JOB ITEM
Each time a line of the listing holds "Suche", copy that line.

==================================================

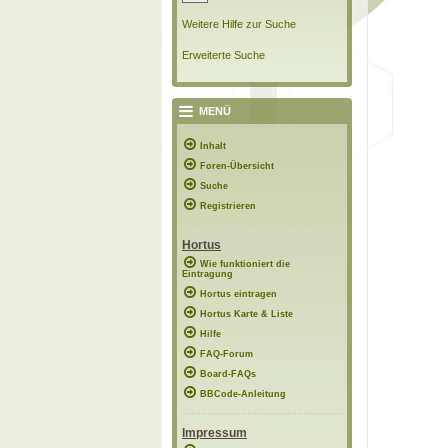
Weitere Hilfe zur Suche
Erweiterte Suche
MENÜ
Inhalt
Foren-Übersicht
Suche
Registrieren
Hortus
Wie funktioniert die
Eintragung
Hortus eintragen
Hortus Karte & Liste
Hilfe
FAQ-Forum
Board-FAQs
BBCode-Anleitung
Impressum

==================================================

RESPONSE AREA
Weitere Hilfe zur Suche
Erweiterte Suche
Suche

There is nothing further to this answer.